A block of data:
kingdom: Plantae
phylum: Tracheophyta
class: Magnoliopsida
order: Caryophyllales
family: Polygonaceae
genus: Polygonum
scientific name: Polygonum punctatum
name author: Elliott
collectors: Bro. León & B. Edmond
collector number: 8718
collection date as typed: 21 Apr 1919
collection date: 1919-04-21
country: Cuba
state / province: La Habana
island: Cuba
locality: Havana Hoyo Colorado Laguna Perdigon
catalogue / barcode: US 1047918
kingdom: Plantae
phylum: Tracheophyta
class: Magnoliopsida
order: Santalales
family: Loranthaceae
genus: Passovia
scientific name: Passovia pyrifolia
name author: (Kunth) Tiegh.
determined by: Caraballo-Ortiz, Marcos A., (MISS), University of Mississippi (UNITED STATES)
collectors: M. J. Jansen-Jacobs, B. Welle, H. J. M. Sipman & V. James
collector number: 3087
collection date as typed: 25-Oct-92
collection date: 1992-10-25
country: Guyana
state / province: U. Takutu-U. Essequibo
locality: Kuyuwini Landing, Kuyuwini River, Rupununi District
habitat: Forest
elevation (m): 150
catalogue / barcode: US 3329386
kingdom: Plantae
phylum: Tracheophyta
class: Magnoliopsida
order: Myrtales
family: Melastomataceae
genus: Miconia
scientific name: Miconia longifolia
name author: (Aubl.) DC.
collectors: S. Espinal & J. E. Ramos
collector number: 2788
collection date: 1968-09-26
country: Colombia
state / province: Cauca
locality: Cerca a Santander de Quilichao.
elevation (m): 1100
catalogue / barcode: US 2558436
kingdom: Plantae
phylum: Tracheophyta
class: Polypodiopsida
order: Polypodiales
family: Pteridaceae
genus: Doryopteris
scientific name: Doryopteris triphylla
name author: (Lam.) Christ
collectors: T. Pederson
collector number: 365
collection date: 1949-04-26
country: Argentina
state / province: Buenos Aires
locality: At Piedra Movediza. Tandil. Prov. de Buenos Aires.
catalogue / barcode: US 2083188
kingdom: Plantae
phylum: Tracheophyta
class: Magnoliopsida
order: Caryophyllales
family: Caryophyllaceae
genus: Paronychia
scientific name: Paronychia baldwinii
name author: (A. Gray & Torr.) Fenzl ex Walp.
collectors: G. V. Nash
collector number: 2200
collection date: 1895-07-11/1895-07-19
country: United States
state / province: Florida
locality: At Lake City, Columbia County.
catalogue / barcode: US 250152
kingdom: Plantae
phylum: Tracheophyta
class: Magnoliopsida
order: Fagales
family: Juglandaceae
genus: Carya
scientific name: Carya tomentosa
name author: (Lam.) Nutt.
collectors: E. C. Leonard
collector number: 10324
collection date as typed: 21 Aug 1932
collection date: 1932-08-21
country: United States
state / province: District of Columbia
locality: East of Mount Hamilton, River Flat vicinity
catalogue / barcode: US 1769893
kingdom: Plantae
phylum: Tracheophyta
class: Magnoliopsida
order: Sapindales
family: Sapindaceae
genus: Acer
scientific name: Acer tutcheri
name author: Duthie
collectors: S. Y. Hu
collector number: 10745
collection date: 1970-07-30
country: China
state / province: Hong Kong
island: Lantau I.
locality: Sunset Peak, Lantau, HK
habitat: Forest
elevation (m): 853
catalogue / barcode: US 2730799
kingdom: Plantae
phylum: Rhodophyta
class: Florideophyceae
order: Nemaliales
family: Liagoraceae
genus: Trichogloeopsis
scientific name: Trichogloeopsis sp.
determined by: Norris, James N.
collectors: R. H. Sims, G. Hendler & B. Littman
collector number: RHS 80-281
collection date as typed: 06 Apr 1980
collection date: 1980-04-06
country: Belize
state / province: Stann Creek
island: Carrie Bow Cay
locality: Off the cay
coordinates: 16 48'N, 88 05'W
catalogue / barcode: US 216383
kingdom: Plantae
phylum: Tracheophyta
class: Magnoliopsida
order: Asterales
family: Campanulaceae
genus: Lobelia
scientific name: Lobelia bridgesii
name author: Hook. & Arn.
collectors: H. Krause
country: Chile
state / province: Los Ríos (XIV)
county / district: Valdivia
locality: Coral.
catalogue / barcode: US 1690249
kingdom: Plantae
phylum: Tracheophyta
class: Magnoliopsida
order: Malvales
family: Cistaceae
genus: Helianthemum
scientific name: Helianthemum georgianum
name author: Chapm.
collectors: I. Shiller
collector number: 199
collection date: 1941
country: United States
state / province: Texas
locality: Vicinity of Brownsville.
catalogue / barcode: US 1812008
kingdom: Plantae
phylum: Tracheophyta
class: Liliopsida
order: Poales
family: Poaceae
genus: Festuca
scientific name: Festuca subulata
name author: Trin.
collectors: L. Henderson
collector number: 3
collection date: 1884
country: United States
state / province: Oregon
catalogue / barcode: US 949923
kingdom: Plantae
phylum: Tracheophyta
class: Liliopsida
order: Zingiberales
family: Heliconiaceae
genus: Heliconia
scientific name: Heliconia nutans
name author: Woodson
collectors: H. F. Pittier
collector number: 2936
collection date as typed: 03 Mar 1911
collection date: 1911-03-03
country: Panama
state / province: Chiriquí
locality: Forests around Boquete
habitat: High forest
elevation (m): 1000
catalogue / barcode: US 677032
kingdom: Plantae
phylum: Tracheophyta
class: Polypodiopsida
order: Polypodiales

__What is asked__
Convert every line of the entries above into a JSON list of strings, one string per line, with blank lines omitted.

__Task answer__
[
  "kingdom: Plantae",
  "phylum: Tracheophyta",
  "class: Magnoliopsida",
  "order: Caryophyllales",
  "family: Polygonaceae",
  "genus: Polygonum",
  "scientific name: Polygonum punctatum",
  "name author: Elliott",
  "collectors: Bro. León & B. Edmond",
  "collector number: 8718",
  "collection date as typed: 21 Apr 1919",
  "collection date: 1919-04-21",
  "country: Cuba",
  "state / province: La Habana",
  "island: Cuba",
  "locality: Havana Hoyo Colorado Laguna Perdigon",
  "catalogue / barcode: US 1047918",
  "kingdom: Plantae",
  "phylum: Tracheophyta",
  "class: Magnoliopsida",
  "order: Santalales",
  "family: Loranthaceae",
  "genus: Passovia",
  "scientific name: Passovia pyrifolia",
  "name author: (Kunth) Tiegh.",
  "determined by: Caraballo-Ortiz, Marcos A., (MISS), University of Mississippi (UNITED STATES)",
  "collectors: M. J. Jansen-Jacobs, B. Welle, H. J. M. Sipman & V. James",
  "collector number: 3087",
  "collection date as typed: 25-Oct-92",
  "collection date: 1992-10-25",
  "country: Guyana",
  "state / province: U. Takutu-U. Essequibo",
  "locality: Kuyuwini Landing, Kuyuwini River, Rupununi District",
  "habitat: Forest",
  "elevation (m): 150",
  "catalogue / barcode: US 3329386",
  "kingdom: Plantae",
  "phylum: Tracheophyta",
  "class: Magnoliopsida",
  "order: Myrtales",
  "family: Melastomataceae",
  "genus: Miconia",
  "scientific name: Miconia longifolia",
  "name author: (Aubl.) DC.",
  "collectors: S. Espinal & J. E. Ramos",
  "collector number: 2788",
  "collection date: 1968-09-26",
  "country: Colombia",
  "state / province: Cauca",
  "locality: Cerca a Santander de Quilichao.",
  "elevation (m): 1100",
  "catalogue / barcode: US 2558436",
  "kingdom: Plantae",
  "phylum: Tracheophyta",
  "class: Polypodiopsida",
  "order: Polypodiales",
  "family: Pteridaceae",
  "genus: Doryopteris",
  "scientific name: Doryopteris triphylla",
  "name author: (Lam.) Christ",
  "collectors: T. Pederson",
  "collector number: 365",
  "collection date: 1949-04-26",
  "country: Argentina",
  "state / province: Buenos Aires",
  "locality: At Piedra Movediza. Tandil. Prov. de Buenos Aires.",
  "catalogue / barcode: US 2083188",
  "kingdom: Plantae",
  "phylum: Tracheophyta",
  "class: Magnoliopsida",
  "order: Caryophyllales",
  "family: Caryophyllaceae",
  "genus: Paronychia",
  "scientific name: Paronychia baldwinii",
  "name author: (A. Gray & Torr.) Fenzl ex Walp.",
  "collectors: G. V. Nash",
  "collector number: 2200",
  "collection date: 1895-07-11/1895-07-19",
  "country: United States",
  "state / province: Florida",
  "locality: At Lake City, Columbia County.",
  "catalogue / barcode: US 250152",
  "kingdom: Plantae",
  "phylum: Tracheophyta",
  "class: Magnoliopsida",
  "order: Fagales",
  "family: Juglandaceae",
  "genus: Carya",
  "scientific name: Carya tomentosa",
  "name author: (Lam.) Nutt.",
  "collectors: E. C. Leonard",
  "collector number: 10324",
  "collection date as typed: 21 Aug 1932",
  "collection date: 1932-08-21",
  "country: United States",
  "state / province: District of Columbia",
  "locality: East of Mount Hamilton, River Flat vicinity",
  "catalogue / barcode: US 1769893",
  "kingdom: Plantae",
  "phylum: Tracheophyta",
  "class: Magnoliopsida",
  "order: Sapindales",
  "family: Sapindaceae",
  "genus: Acer",
  "scientific name: Acer tutcheri",
  "name author: Duthie",
  "collectors: S. Y. Hu",
  "collector number: 10745",
  "collection date: 1970-07-30",
  "country: China",
  "state / province: Hong Kong",
  "island: Lantau I.",
  "locality: Sunset Peak, Lantau, HK",
  "habitat: Forest",
  "elevation (m): 853",
  "catalogue / barcode: US 2730799",
  "kingdom: Plantae",
  "phylum: Rhodophyta",
  "class: Florideophyceae",
  "order: Nemaliales",
  "family: Liagoraceae",
  "genus: Trichogloeopsis",
  "scientific name: Trichogloeopsis sp.",
  "determined by: Norris, James N.",
  "collectors: R. H. Sims, G. Hendler & B. Littman",
  "collector number: RHS 80-281",
  "collection date as typed: 06 Apr 1980",
  "collection date: 1980-04-06",
  "country: Belize",
  "state / province: Stann Creek",
  "island: Carrie Bow Cay",
  "locality: Off the cay",
  "coordinates: 16 48'N, 88 05'W",
  "catalogue / barcode: US 216383",
  "kingdom: Plantae",
  "phylum: Tracheophyta",
  "class: Magnoliopsida",
  "order: Asterales",
  "family: Campanulaceae",
  "genus: Lobelia",
  "scientific name: Lobelia bridgesii",
  "name author: Hook. & Arn.",
  "collectors: H. Krause",
  "country: Chile",
  "state / province: Los Ríos (XIV)",
  "county / district: Valdivia",
  "locality: Coral.",
  "catalogue / barcode: US 1690249",
  "kingdom: Plantae",
  "phylum: Tracheophyta",
  "class: Magnoliopsida",
  "order: Malvales",
  "family: Cistaceae",
  "genus: Helianthemum",
  "scientific name: Helianthemum georgianum",
  "name author: Chapm.",
  "collectors: I. Shiller",
  "collector number: 199",
  "collection date: 1941",
  "country: United States",
  "state / province: Texas",
  "locality: Vicinity of Brownsville.",
  "catalogue / barcode: US 1812008",
  "kingdom: Plantae",
  "phylum: Tracheophyta",
  "class: Liliopsida",
  "order: Poales",
  "family: Poaceae",
  "genus: Festuca",
  "scientific name: Festuca subulata",
  "name author: Trin.",
  "collectors: L. Henderson",
  "collector number: 3",
  "collection date: 1884",
  "country: United States",
  "state / province: Oregon",
  "catalogue / barcode: US 949923",
  "kingdom: Plantae",
  "phylum: Tracheophyta",
  "class: Liliopsida",
  "order: Zingiberales",
  "family: Heliconiaceae",
  "genus: Heliconia",
  "scientific name: Heliconia nutans",
  "name author: Woodson",
  "collectors: H. F. Pittier",
  "collector number: 2936",
  "collection date as typed: 03 Mar 1911",
  "collection date: 1911-03-03",
  "country: Panama",
  "state / province: Chiriquí",
  "locality: Forests around Boquete",
  "habitat: High forest",
  "elevation (m): 1000",
  "catalogue / barcode: US 677032",
  "kingdom: Plantae",
  "phylum: Tracheophyta",
  "class: Polypodiopsida",
  "order: Polypodiales"
]